* Exercise input *

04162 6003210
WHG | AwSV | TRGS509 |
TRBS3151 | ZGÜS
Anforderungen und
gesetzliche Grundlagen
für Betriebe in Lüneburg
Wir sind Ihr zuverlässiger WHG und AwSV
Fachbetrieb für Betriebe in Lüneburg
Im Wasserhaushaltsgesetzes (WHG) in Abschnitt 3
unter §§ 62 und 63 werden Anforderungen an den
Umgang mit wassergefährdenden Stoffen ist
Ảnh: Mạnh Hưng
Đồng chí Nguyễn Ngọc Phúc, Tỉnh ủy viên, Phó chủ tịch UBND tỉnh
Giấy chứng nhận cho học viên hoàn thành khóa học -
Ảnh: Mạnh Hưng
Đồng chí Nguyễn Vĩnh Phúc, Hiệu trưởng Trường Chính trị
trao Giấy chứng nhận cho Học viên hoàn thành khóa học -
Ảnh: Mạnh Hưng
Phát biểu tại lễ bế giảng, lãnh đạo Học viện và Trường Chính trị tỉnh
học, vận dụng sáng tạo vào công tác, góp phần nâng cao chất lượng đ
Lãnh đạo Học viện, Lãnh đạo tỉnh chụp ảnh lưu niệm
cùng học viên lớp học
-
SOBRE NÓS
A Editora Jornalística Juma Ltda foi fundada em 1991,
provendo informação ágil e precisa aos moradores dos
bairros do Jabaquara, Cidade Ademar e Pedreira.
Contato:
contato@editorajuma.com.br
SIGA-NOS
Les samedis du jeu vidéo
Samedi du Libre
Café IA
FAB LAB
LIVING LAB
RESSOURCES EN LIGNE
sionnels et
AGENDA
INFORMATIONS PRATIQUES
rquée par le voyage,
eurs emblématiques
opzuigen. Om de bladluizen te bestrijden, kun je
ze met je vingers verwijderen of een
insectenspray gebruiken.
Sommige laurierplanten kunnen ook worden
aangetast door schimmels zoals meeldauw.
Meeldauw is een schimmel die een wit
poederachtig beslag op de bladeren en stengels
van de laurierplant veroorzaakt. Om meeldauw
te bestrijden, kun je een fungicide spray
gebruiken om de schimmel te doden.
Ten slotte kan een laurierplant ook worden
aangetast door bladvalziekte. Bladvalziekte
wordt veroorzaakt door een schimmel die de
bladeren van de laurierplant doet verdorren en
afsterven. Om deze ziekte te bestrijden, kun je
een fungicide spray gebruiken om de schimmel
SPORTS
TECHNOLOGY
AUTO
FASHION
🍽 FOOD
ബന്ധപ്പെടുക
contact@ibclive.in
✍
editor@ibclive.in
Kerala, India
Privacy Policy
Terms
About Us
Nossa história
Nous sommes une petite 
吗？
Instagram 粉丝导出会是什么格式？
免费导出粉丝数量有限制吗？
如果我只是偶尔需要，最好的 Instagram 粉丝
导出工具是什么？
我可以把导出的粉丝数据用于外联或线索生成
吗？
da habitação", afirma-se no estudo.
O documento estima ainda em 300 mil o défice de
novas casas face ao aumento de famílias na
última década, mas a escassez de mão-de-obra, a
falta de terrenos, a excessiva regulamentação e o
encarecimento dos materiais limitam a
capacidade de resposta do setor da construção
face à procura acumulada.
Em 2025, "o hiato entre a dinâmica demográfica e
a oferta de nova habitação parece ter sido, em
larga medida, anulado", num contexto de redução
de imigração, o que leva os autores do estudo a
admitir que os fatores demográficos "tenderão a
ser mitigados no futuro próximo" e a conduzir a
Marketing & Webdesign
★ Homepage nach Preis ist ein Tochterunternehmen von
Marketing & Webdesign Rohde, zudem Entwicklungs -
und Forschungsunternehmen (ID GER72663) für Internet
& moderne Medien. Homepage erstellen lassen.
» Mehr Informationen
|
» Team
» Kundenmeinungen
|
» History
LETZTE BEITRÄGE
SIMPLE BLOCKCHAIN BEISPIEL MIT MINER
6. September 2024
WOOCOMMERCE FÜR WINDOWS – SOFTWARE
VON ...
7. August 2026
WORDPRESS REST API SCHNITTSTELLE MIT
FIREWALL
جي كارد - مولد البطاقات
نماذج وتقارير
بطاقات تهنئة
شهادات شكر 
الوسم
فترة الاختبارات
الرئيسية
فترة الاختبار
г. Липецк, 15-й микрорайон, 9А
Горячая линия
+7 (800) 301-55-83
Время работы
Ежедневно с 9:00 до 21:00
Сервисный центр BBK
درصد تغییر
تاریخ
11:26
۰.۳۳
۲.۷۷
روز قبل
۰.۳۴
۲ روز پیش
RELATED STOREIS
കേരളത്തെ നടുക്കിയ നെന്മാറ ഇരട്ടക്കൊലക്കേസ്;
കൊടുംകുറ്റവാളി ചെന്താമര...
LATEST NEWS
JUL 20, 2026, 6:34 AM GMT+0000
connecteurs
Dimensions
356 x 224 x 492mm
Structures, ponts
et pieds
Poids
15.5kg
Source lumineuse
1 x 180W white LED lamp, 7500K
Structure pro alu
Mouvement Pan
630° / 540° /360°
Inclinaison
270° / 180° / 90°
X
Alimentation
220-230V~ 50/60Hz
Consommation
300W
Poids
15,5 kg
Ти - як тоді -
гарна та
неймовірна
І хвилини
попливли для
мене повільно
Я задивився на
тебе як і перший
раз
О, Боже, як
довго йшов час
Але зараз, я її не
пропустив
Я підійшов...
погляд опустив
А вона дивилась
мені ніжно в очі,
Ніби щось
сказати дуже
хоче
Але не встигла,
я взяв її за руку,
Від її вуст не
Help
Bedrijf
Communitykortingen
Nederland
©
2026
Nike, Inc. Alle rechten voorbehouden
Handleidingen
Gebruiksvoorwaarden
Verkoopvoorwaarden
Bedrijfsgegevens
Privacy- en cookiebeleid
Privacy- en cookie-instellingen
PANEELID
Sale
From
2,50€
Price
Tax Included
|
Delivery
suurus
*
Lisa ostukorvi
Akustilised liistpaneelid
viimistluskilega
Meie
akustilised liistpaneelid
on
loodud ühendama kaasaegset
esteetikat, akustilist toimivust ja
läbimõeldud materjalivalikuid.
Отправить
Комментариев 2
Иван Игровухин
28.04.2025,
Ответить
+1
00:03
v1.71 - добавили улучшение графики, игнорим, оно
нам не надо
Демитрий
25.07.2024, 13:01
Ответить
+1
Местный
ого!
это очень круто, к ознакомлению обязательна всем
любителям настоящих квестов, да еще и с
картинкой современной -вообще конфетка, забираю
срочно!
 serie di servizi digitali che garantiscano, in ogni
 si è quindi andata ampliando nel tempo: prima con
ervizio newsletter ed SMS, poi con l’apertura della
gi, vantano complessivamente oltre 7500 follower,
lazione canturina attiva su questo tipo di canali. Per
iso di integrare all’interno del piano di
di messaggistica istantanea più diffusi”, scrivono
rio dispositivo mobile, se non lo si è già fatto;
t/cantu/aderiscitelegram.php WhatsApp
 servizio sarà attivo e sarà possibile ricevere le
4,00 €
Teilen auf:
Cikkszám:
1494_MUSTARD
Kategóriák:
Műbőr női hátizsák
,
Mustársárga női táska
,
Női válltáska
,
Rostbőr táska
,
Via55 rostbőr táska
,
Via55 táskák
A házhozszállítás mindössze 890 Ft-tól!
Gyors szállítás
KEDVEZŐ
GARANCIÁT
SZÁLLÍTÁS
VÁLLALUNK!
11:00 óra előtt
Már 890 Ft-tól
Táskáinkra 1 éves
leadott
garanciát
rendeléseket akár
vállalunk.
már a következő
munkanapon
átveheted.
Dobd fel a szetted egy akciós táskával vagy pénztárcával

* Prompt *
Copy the text of every record above, line for line, without changing a character.

* Task solution *
04162 6003210
WHG | AwSV | TRGS509 |
TRBS3151 | ZGÜS
Anforderungen und
gesetzliche Grundlagen
für Betriebe in Lüneburg
Wir sind Ihr zuverlässiger WHG und AwSV
Fachbetrieb für Betriebe in Lüneburg
Im Wasserhaushaltsgesetzes (WHG) in Abschnitt 3
unter §§ 62 und 63 werden Anforderungen an den
Umgang mit wassergefährdenden Stoffen ist
Ảnh: Mạnh Hưng
Đồng chí Nguyễn Ngọc Phúc, Tỉnh ủy viên, Phó chủ tịch UBND tỉnh
Giấy chứng nhận cho học viên hoàn thành khóa học -
Ảnh: Mạnh Hưng
Đồng chí Nguyễn Vĩnh Phúc, Hiệu trưởng Trường Chính trị
trao Giấy chứng nhận cho Học viên hoàn thành khóa học -
Ảnh: Mạnh Hưng
Phát biểu tại lễ bế giảng, lãnh đạo Học viện và Trường Chính trị tỉnh
học, vận dụng sáng tạo vào công tác, góp phần nâng cao chất lượng đ
Lãnh đạo Học viện, Lãnh đạo tỉnh chụp ảnh lưu niệm
cùng học viên lớp học
-
SOBRE NÓS
A Editora Jornalística Juma Ltda foi fundada em 1991,
provendo informação ágil e precisa aos moradores dos
bairros do Jabaquara, Cidade Ademar e Pedreira.
Contato:
contato@editorajuma.com.br
SIGA-NOS
Les samedis du jeu vidéo
Samedi du Libre
Café IA
FAB LAB
LIVING LAB
RESSOURCES EN LIGNE
sionnels et
AGENDA
INFORMATIONS PRATIQUES
rquée par le voyage,
eurs emblématiques
opzuigen. Om de bladluizen te bestrijden, kun je
ze met je vingers verwijderen of een
insectenspray gebruiken.
Sommige laurierplanten kunnen ook worden
aangetast door schimmels zoals meeldauw.
Meeldauw is een schimmel die een wit
poederachtig beslag op de bladeren en stengels
van de laurierplant veroorzaakt. Om meeldauw
te bestrijden, kun je een fungicide spray
gebruiken om de schimmel te doden.
Ten slotte kan een laurierplant ook worden
aangetast door bladvalziekte. Bladvalziekte
wordt veroorzaakt door een schimmel die de
bladeren van de laurierplant doet verdorren en
afsterven. Om deze ziekte te bestrijden, kun je
een fungicide spray gebruiken om de schimmel
SPORTS
TECHNOLOGY
AUTO
FASHION
🍽 FOOD
ബന്ധപ്പെടുക
contact@ibclive.in
✍
editor@ibclive.in
Kerala, India
Privacy Policy
Terms
About Us
Nossa história
Nous sommes une petite 
吗？
Instagram 粉丝导出会是什么格式？
免费导出粉丝数量有限制吗？
如果我只是偶尔需要，最好的 Instagram 粉丝
导出工具是什么？
我可以把导出的粉丝数据用于外联或线索生成
吗？
da habitação", afirma-se no estudo.
O documento estima ainda em 300 mil o défice de
novas casas face ao aumento de famílias na
última década, mas a escassez de mão-de-obra, a
falta de terrenos, a excessiva regulamentação e o
encarecimento dos materiais limitam a
capacidade de resposta do setor da construção
face à procura acumulada.
Em 2025, "o hiato entre a dinâmica demográfica e
a oferta de nova habitação parece ter sido, em
larga medida, anulado", num contexto de redução
de imigração, o que leva os autores do estudo a
admitir que os fatores demográficos "tenderão a
ser mitigados no futuro próximo" e a conduzir a
Marketing & Webdesign
★ Homepage nach Preis ist ein Tochterunternehmen von
Marketing & Webdesign Rohde, zudem Entwicklungs -
und Forschungsunternehmen (ID GER72663) für Internet
& moderne Medien. Homepage erstellen lassen.
» Mehr Informationen
|
» Team
» Kundenmeinungen
|
» History
LETZTE BEITRÄGE
SIMPLE BLOCKCHAIN BEISPIEL MIT MINER
6. September 2024
WOOCOMMERCE FÜR WINDOWS – SOFTWARE
VON ...
7. August 2026
WORDPRESS REST API SCHNITTSTELLE MIT
FIREWALL
جي كارد - مولد البطاقات
نماذج وتقارير
بطاقات تهنئة
شهادات شكر 
الوسم
فترة الاختبارات
الرئيسية
فترة الاختبار
г. Липецк, 15-й микрорайон, 9А
Горячая линия
+7 (800) 301-55-83
Время работы
Ежедневно с 9:00 до 21:00
Сервисный центр BBK
درصد تغییر
تاریخ
11:26
۰.۳۳
۲.۷۷
روز قبل
۰.۳۴
۲ روز پیش
RELATED STOREIS
കേരളത്തെ നടുക്കിയ നെന്മാറ ഇരട്ടക്കൊലക്കേസ്;
കൊടുംകുറ്റവാളി ചെന്താമര...
LATEST NEWS
JUL 20, 2026, 6:34 AM GMT+0000
connecteurs
Dimensions
356 x 224 x 492mm
Structures, ponts
et pieds
Poids
15.5kg
Source lumineuse
1 x 180W white LED lamp, 7500K
Structure pro alu
Mouvement Pan
630° / 540° /360°
Inclinaison
270° / 180° / 90°
X
Alimentation
220-230V~ 50/60Hz
Consommation
300W
Poids
15,5 kg
Ти - як тоді -
гарна та
неймовірна
І хвилини
попливли для
мене повільно
Я задивився на
тебе як і перший
раз
О, Боже, як
довго йшов час
Але зараз, я її не
пропустив
Я підійшов...
погляд опустив
А вона дивилась
мені ніжно в очі,
Ніби щось
сказати дуже
хоче
Але не встигла,
я взяв її за руку,
Від її вуст не
Help
Bedrijf
Communitykortingen
Nederland
©
2026
Nike, Inc. Alle rechten voorbehouden
Handleidingen
Gebruiksvoorwaarden
Verkoopvoorwaarden
Bedrijfsgegevens
Privacy- en cookiebeleid
Privacy- en cookie-instellingen
PANEELID
Sale
From
2,50€
Price
Tax Included
|
Delivery
suurus
*
Lisa ostukorvi
Akustilised liistpaneelid
viimistluskilega
Meie
akustilised liistpaneelid
on
loodud ühendama kaasaegset
esteetikat, akustilist toimivust ja
läbimõeldud materjalivalikuid.
Отправить
Комментариев 2
Иван Игровухин
28.04.2025,
Ответить
+1
00:03
v1.71 - добавили улучшение графики, игнорим, оно
нам не надо
Демитрий
25.07.2024, 13:01
Ответить
+1
Местный
ого!
это очень круто, к ознакомлению обязательна всем
любителям настоящих квестов, да еще и с
картинкой современной -вообще конфетка, забираю
срочно!
 serie di servizi digitali che garantiscano, in ogni
 si è quindi andata ampliando nel tempo: prima con
ervizio newsletter ed SMS, poi con l’apertura della
gi, vantano complessivamente oltre 7500 follower,
lazione canturina attiva su questo tipo di canali. Per
iso di integrare all’interno del piano di
di messaggistica istantanea più diffusi”, scrivono
rio dispositivo mobile, se non lo si è già fatto;
t/cantu/aderiscitelegram.php WhatsApp
 servizio sarà attivo e sarà possibile ricevere le
4,00 €
Teilen auf:
Cikkszám:
1494_MUSTARD
Kategóriák:
Műbőr női hátizsák
,
Mustársárga női táska
,
Női válltáska
,
Rostbőr táska
,
Via55 rostbőr táska
,
Via55 táskák
A házhozszállítás mindössze 890 Ft-tól!
Gyors szállítás
KEDVEZŐ
GARANCIÁT
SZÁLLÍTÁS
VÁLLALUNK!
11:00 óra előtt
Már 890 Ft-tól
Táskáinkra 1 éves
leadott
garanciát
rendeléseket akár
vállalunk.
már a következő
munkanapon
átveheted.
Dobd fel a szetted egy akciós táskával vagy pénztárcával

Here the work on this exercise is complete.